**Supplied text**
------------------------------

Hydrogen peroxide is commonly sold as a 3% by volume solution for use as a disinfectant.
It should be noted that, unlike in the case of mass, you cannot simply add together the volumes of solute and solvent to get the final solution volume. When adding a solute and solvent together, mass is conserved, but volume is not. In the example above, a solution was made by starting with 40 mL of ethanol and adding enough water to make 240 mL of solution. Simply mixing 40 mL of ethanol and 200 mL of water would not give you the same result, as the final volume would probably not be exactly 240 mL.
Molarity
Chemists primarily need the concentration of solutions to be expressed in a way that accounts for the number of particles present that could react according to a particular chemical equation. Since percentage measurements are based on either mass or volume, they are generally not useful for chemical reactions. A concentration unit based on moles is preferable. The molarity (M) of a solution is the number of moles of solute dissolved in one liter of solution. To calculate the molarity of a solution, you divide the moles of solute by the volume of the solution expressed in liters.


 \begin{align*}\text{Molarity (M)}=\dfrac{\text{moles of solute}}{\text{liters of solution}}=\dfrac{\text{mol}}{\text{L}}\end{align*}

Note that the volume is in liters of solution and not liters of solvent. When a molarity is reported, the unit is the symbol M, which is read as “molar”. For example, a solution labeled as 1.5 M NH_{3} is a “1.5 molar solution of ammonia.”

------------------------------

**Stored records**
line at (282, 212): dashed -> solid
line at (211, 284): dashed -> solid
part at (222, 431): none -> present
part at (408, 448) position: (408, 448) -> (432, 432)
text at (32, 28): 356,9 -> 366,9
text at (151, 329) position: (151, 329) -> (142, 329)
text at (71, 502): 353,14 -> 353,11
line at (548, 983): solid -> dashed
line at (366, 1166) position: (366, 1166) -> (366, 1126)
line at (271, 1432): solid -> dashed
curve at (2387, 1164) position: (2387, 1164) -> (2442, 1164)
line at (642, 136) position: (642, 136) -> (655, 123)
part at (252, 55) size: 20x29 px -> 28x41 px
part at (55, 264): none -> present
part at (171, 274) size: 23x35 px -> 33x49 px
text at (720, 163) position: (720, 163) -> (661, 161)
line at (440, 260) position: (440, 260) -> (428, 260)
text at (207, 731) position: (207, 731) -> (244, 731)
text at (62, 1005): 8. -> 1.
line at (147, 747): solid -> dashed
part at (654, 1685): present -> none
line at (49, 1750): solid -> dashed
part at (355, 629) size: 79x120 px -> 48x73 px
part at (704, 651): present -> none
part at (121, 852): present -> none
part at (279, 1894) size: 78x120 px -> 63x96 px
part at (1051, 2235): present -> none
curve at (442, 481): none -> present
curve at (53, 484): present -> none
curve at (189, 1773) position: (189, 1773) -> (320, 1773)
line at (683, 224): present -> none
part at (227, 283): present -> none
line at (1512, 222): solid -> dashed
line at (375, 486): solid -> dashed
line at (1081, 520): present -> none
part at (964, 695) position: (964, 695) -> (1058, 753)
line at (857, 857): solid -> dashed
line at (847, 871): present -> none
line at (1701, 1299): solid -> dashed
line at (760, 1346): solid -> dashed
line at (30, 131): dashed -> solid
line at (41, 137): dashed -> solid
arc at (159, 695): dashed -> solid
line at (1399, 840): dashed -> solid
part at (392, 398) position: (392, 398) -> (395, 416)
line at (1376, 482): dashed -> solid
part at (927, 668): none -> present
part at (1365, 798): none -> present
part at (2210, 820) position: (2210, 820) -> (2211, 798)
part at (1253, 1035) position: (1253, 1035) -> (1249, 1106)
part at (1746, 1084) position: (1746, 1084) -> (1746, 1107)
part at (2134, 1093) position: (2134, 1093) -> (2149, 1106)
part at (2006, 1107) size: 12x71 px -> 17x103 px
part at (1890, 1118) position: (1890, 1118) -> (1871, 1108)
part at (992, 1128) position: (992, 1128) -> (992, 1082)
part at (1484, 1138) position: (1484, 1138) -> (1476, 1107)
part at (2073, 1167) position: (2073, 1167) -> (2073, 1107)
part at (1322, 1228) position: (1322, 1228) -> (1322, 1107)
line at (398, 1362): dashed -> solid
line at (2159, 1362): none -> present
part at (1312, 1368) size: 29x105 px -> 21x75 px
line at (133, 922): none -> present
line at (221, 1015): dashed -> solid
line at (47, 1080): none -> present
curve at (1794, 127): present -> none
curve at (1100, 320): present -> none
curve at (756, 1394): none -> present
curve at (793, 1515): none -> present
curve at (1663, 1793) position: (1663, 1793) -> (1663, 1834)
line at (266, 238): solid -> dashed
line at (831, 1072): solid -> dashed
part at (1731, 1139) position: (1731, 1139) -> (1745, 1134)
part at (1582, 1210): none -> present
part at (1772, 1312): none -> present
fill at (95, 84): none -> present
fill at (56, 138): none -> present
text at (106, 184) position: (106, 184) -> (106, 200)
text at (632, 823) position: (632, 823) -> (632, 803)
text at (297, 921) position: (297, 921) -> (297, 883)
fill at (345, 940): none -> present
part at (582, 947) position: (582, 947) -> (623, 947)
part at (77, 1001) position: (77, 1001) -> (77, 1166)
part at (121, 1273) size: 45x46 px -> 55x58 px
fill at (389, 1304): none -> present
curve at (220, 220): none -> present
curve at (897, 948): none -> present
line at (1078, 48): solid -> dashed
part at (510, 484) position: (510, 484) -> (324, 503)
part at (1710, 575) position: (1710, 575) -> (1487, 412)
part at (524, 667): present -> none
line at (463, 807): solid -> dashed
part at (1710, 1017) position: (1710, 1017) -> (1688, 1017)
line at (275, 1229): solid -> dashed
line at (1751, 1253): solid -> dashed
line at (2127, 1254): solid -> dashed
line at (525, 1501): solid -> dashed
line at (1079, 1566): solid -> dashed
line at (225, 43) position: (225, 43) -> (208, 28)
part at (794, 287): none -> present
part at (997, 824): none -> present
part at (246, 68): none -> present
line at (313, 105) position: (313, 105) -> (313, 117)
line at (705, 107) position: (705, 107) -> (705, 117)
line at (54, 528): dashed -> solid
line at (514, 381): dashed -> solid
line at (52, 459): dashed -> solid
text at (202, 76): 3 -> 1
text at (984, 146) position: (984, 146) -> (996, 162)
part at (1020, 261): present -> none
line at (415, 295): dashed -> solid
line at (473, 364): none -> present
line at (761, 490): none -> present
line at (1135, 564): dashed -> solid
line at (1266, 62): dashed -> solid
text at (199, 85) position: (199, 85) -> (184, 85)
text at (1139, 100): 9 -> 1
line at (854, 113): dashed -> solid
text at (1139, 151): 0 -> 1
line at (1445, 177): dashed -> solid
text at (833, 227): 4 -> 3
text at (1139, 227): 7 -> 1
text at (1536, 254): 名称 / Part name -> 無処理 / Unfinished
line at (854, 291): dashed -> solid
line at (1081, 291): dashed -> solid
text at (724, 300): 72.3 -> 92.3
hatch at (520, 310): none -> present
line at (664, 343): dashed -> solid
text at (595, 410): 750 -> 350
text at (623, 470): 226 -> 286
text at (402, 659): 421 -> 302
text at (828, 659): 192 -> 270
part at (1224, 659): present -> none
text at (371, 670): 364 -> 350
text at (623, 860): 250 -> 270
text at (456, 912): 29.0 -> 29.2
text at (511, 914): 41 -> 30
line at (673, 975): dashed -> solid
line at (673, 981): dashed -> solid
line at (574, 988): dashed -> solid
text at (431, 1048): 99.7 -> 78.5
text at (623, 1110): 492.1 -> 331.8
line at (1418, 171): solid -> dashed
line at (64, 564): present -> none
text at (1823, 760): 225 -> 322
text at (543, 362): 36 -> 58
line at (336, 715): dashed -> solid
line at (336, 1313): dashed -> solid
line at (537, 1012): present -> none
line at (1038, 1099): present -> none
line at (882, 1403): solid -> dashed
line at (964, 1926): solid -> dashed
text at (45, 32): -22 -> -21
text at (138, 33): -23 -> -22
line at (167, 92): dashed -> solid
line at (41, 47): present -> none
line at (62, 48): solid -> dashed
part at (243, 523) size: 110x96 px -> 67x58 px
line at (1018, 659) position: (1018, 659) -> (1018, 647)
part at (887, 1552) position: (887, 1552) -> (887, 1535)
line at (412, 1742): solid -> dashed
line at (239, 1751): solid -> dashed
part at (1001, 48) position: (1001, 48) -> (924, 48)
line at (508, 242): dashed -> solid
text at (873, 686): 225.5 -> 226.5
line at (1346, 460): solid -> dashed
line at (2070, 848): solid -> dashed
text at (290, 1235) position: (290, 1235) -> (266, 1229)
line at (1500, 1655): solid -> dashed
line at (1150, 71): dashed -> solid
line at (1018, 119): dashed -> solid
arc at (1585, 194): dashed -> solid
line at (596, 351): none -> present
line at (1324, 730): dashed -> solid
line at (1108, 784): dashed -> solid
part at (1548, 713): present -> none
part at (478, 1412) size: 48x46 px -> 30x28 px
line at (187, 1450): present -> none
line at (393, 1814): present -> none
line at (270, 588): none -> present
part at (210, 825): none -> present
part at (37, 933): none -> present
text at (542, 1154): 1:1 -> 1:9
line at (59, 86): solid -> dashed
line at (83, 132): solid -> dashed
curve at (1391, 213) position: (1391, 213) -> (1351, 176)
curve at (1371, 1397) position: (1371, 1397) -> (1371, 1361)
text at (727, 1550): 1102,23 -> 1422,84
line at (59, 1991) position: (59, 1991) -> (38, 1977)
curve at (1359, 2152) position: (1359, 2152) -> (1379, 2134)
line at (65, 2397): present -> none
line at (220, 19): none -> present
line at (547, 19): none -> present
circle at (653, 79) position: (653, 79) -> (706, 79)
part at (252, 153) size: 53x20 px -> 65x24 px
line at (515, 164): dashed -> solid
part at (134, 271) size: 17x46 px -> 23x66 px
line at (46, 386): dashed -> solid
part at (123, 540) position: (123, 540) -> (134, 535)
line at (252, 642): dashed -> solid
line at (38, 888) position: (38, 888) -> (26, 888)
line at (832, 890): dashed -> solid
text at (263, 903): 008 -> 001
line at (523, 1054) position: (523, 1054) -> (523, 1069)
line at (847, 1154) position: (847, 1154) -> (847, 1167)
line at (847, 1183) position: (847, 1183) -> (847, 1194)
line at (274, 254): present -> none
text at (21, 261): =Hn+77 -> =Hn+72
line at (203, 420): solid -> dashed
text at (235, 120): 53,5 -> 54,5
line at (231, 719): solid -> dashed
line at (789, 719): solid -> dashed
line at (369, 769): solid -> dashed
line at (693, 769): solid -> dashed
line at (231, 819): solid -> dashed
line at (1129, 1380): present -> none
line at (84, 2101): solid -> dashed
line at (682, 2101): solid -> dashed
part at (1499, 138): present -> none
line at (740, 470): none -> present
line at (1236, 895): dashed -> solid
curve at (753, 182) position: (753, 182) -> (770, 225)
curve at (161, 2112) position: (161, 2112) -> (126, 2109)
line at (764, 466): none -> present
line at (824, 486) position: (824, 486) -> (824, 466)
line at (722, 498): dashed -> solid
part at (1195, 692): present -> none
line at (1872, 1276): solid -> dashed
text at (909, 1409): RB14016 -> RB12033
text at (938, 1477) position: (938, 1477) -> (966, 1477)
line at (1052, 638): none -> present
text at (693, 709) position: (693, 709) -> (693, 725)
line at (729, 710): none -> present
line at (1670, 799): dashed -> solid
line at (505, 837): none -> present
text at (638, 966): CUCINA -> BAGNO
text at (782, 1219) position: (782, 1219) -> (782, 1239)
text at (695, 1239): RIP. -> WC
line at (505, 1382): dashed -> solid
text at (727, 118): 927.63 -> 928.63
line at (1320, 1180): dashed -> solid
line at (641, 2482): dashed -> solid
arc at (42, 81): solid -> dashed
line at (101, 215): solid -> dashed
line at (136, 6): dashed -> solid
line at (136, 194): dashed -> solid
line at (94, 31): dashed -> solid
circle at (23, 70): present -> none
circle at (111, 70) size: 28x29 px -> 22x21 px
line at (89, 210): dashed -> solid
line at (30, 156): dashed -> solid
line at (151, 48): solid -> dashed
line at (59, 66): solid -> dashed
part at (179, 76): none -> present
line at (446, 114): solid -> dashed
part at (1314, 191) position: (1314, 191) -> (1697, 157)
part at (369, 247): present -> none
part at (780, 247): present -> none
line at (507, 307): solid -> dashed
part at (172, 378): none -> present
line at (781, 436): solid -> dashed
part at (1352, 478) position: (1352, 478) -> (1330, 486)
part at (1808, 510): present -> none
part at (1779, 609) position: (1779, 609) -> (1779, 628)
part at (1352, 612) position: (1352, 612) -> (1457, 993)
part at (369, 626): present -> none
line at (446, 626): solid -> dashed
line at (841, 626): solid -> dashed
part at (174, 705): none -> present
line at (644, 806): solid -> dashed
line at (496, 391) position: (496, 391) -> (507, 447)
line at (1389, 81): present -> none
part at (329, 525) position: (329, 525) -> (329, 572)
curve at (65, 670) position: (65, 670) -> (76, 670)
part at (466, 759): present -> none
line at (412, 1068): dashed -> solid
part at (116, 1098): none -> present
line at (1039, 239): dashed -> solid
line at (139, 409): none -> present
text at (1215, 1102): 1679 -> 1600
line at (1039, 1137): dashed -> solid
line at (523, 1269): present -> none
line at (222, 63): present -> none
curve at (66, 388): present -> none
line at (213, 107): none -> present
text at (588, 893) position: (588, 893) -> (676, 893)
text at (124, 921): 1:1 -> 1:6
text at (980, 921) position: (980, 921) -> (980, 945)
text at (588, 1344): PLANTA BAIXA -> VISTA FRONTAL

------------------------------

**Things to do**
1. Using the text on solution concentration, decide whether each statement below agrees with it. Answer yes or no for each, quoting the deciding words of the text.
(a) Mixing 40 mL of ethanol with 200 mL of water gives exactly 240 mL of solution.
(b) Molarity counts the moles of solute in one liter of solvent.
(c) Mass is conserved when a solute and a solvent are combined.
2. According to the text on solution concentration, what strength of hydrogen peroxide is commonly sold as a disinfectant?

**Written responses**
1.
(a) No: "the final volume would probably not be exactly 240 mL."
(b) No: "Note that the volume is in liters of solution and not liters of solvent."
(c) Yes: "When adding a solute and solvent together, mass is conserved, but volume is not."

2. A 3% by volume solution.